The March 11, 2011 Tōhoku M9.0 earthquake-induced tsunami and coastal inundation along the Japanese coast: A model assessment

Abstract

A high-resolution nested global-Japan coastal FVCOM system was used to simulate the March 11, 2011 Tōhoku M9 earthquake-induced tsunami waves and coastal inundation along the northeastern coast of Honshu Island in the western Pacific Ocean. Experiments were made with initial fields provided by five seismic rupture models under realistic conditions with inclusion of the Kuroshio, tides and wind forcing. Results show that the model-computed intensities and distributions of tsunami waves and subsequent coastal inundation could be significantly influenced by initial conditions, even though all five cases were capable of reproducing key features of the tsunami waves. Modeled tsunami waves featured a low dispersive, weakly nonlinear long wave controlled by hydrostatic dynamics.
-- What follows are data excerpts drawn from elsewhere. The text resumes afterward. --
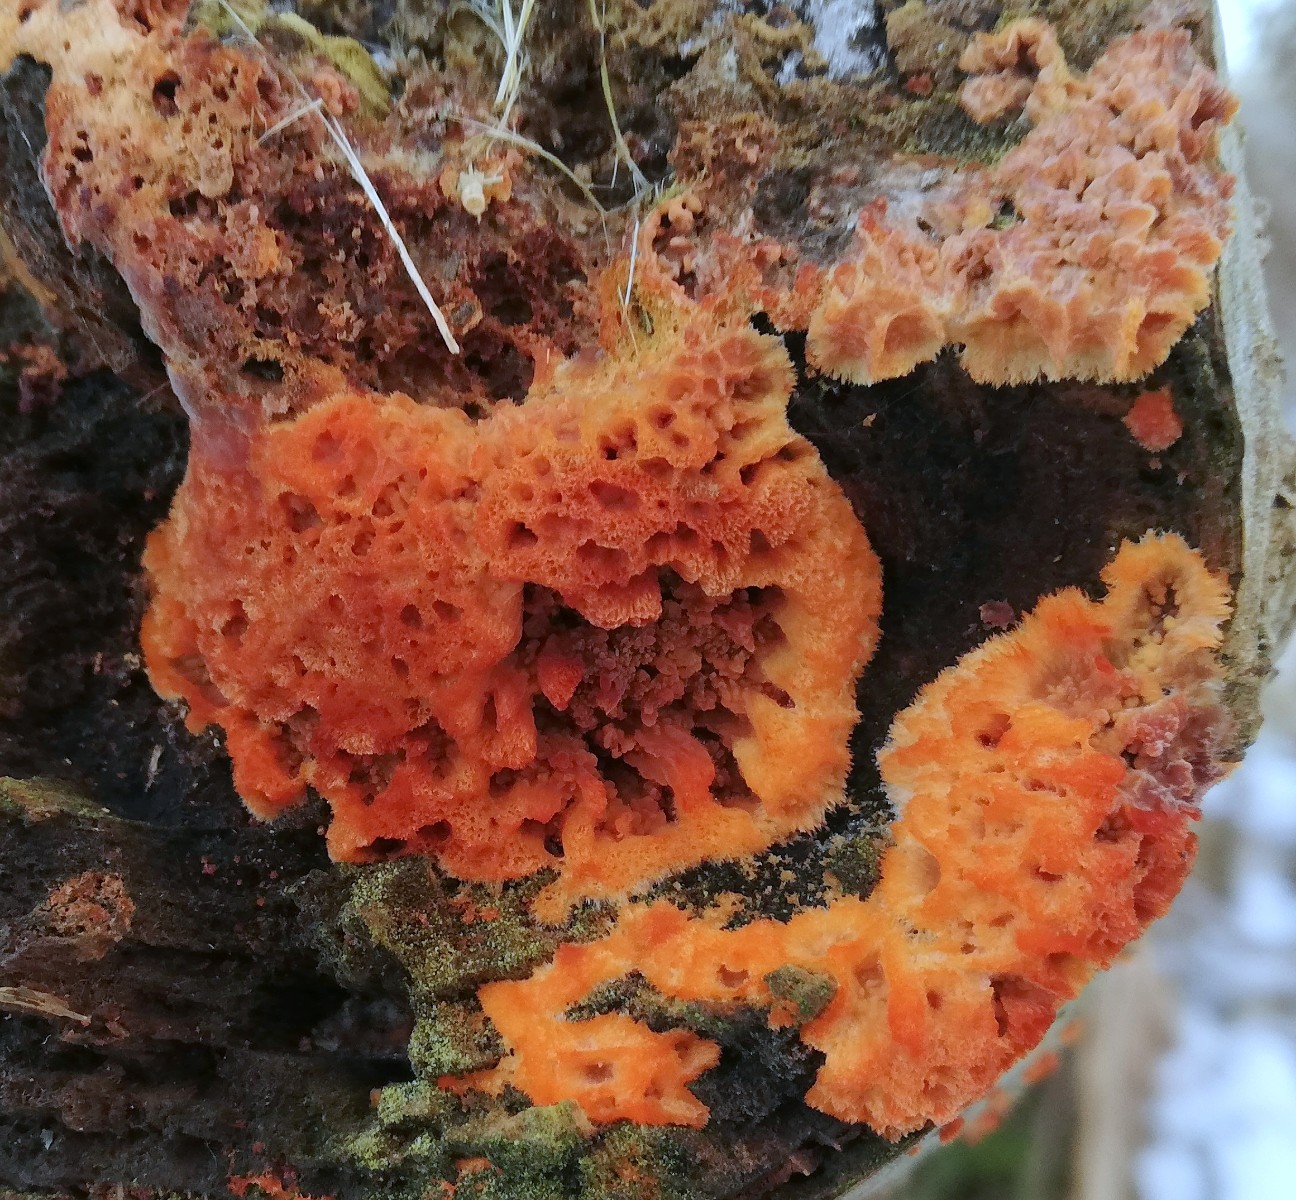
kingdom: Fungi
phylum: Basidiomycota
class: Agaricomycetes
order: Polyporales
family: Meruliaceae
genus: Phlebia
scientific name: Phlebia radiata
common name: stråle-åresvamp
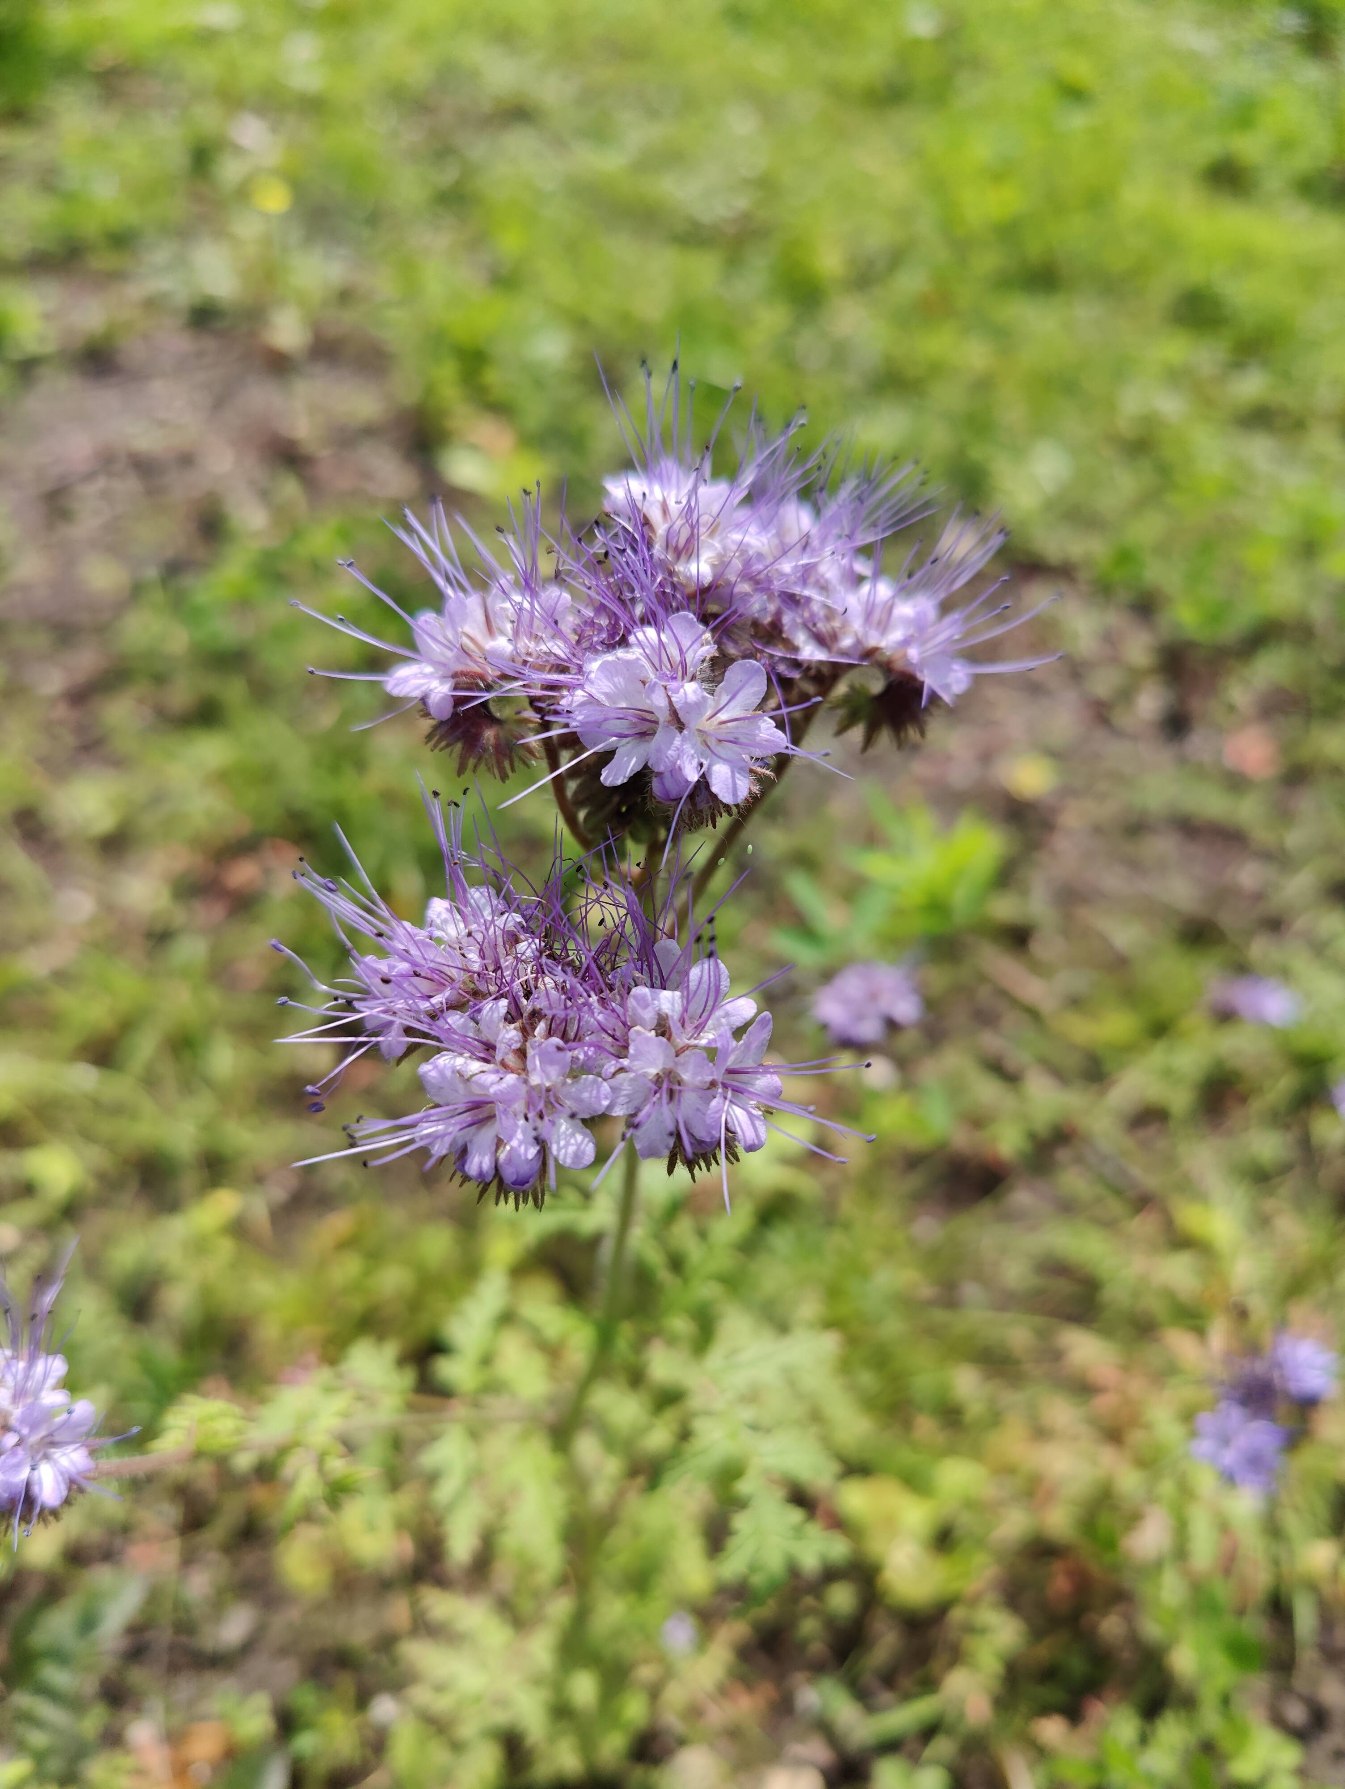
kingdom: Plantae
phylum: Tracheophyta
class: Magnoliopsida
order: Boraginales
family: Hydrophyllaceae
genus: Phacelia
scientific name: Phacelia tanacetifolia
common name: Honningurt
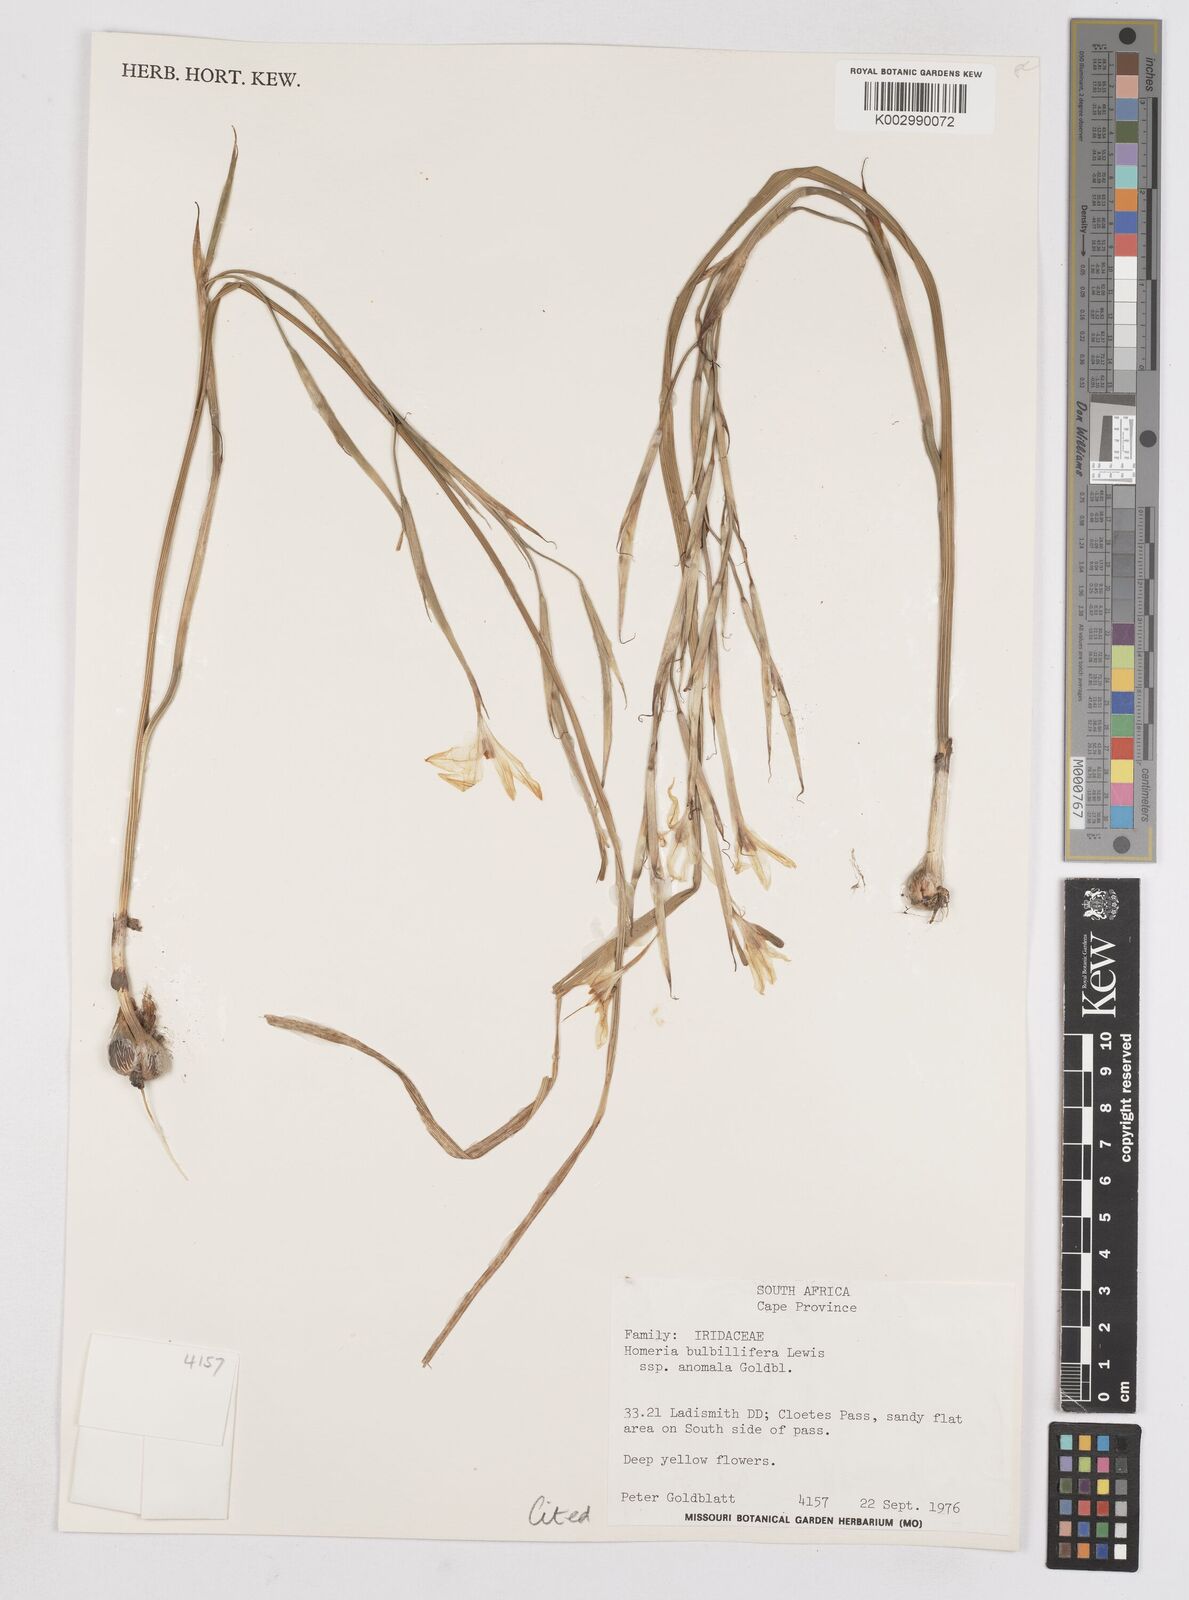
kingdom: Plantae
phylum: Tracheophyta
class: Liliopsida
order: Asparagales
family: Iridaceae
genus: Moraea
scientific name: Moraea bulbillifera
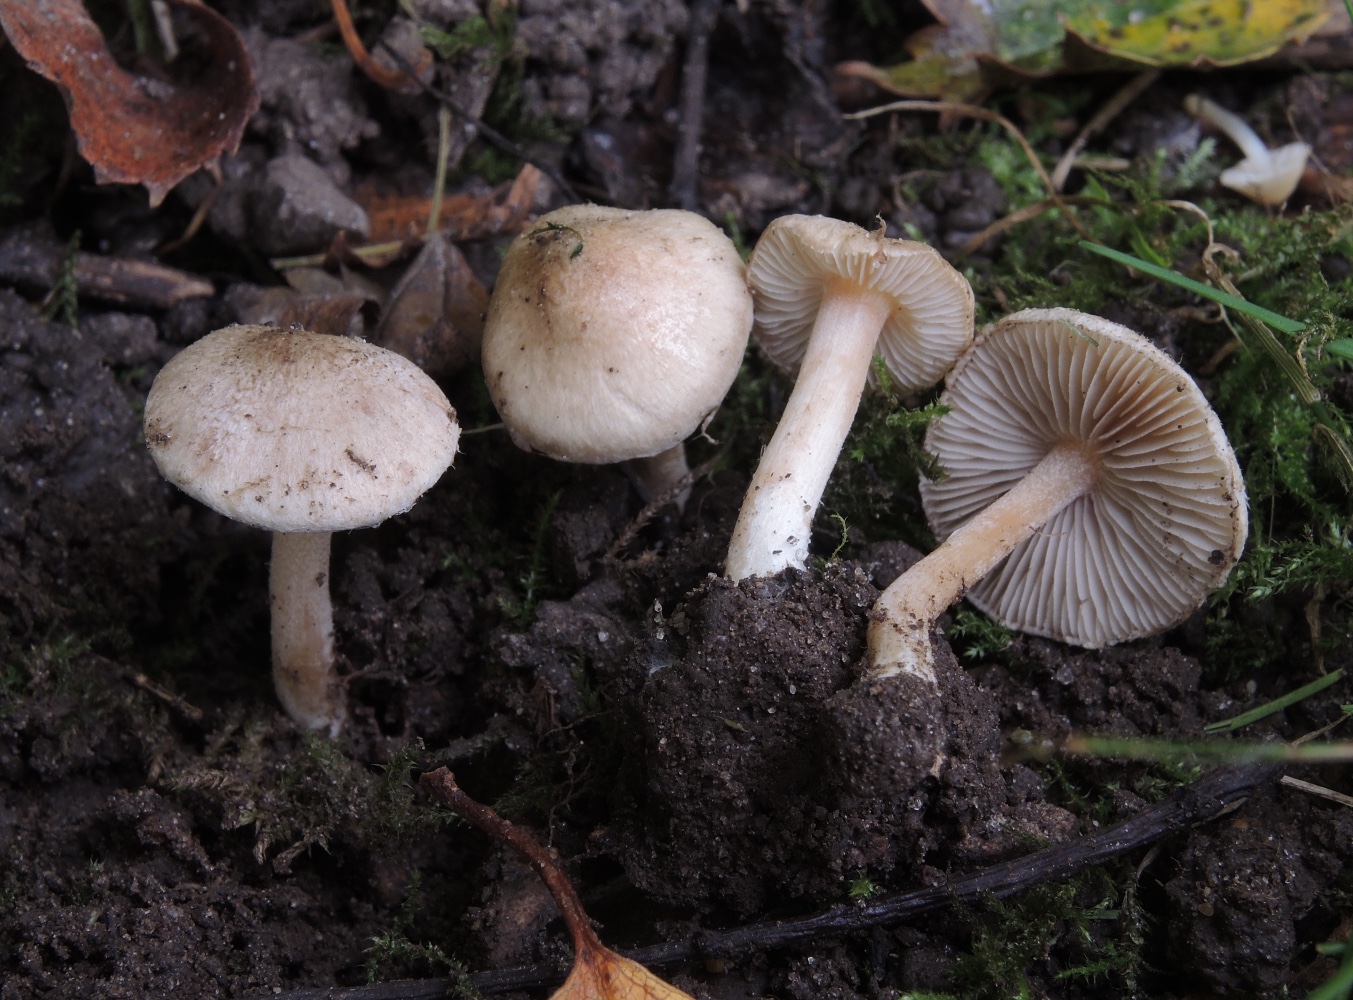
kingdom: Fungi
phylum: Basidiomycota
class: Agaricomycetes
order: Agaricales
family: Inocybaceae
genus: Inocybe
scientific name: Inocybe sindonia
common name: bleg trævlhat
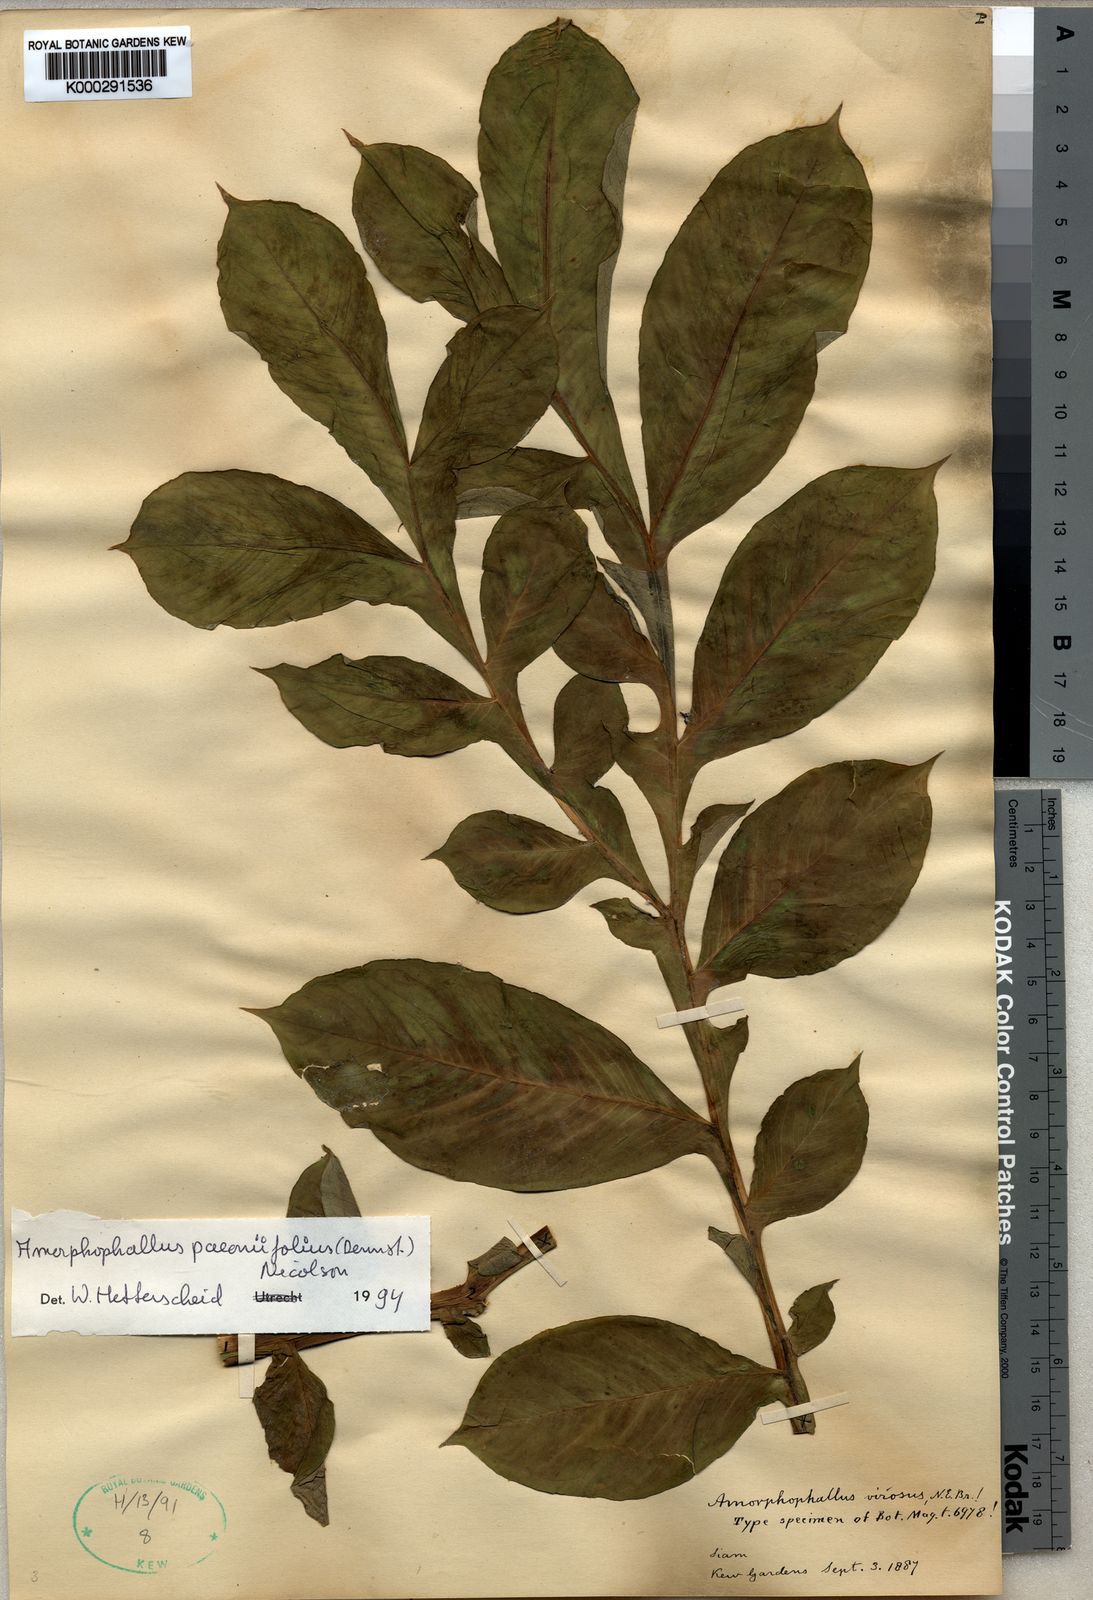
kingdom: Plantae
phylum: Tracheophyta
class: Liliopsida
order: Alismatales
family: Araceae
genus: Amorphophallus
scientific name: Amorphophallus paeoniifolius
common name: Telinga-potato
Non-hydrostatic effects only became significant when tsunami waves reached the inner shelf and the amplitude of the leading tsunami wave grew within O(1) of the local water depth (10m or shallower). In both hydrostatic and non-hydrostatic cases, significant mixing occurred when the ratio of wave amplitude to local water depth grew to about 0.25 or greater. Model-predicted run-up was in good agreement with 2-D N-wave analytical solutions on the northern coast around South Iwate where inundation was small, but not in the central Sendai coastal region where inundation was large and 3-D wave dynamics became significant. The experiments suggest that once local bathymetry is accurately configured and the intensity and shape of the initial bottom movement can be predicted, this nested FVCOM system is capable of making accurate predictions of tsunami waves and coastal inundation.